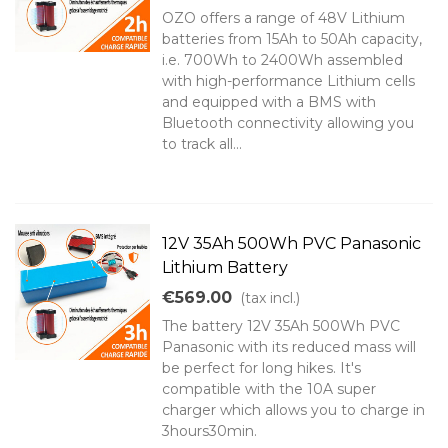
OZO offers a range of 48V Lithium
batteries from 15Ah to 50Ah capacity,
i.e. 700Wh to 2400Wh assembled
with high-performance Lithium cells
and equipped with a BMS with
Bluetooth connectivity allowing you
to track all...
12V 35Ah 500Wh PVC Panasonic
Lithium Battery
€569.00
(tax incl.)
The battery 12V 35Ah 500Wh PVC
Panasonic with its reduced mass will
be perfect for long hikes. It's
compatible with the 10A super
charger which allows you to charge in
3hours30min.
****************
Please copy the records above word for word, omitting every picture.

▶ [EXERCISE SOLUTION]:
OZO offers a range of 48V Lithium
batteries from 15Ah to 50Ah capacity,
i.e. 700Wh to 2400Wh assembled
with high-performance Lithium cells
and equipped with a BMS with
Bluetooth connectivity allowing you
to track all...
12V 35Ah 500Wh PVC Panasonic
Lithium Battery
€569.00
(tax incl.)
The battery 12V 35Ah 500Wh PVC
Panasonic with its reduced mass will
be perfect for long hikes. It's
compatible with the 10A super
charger which allows you to charge in
3hours30min.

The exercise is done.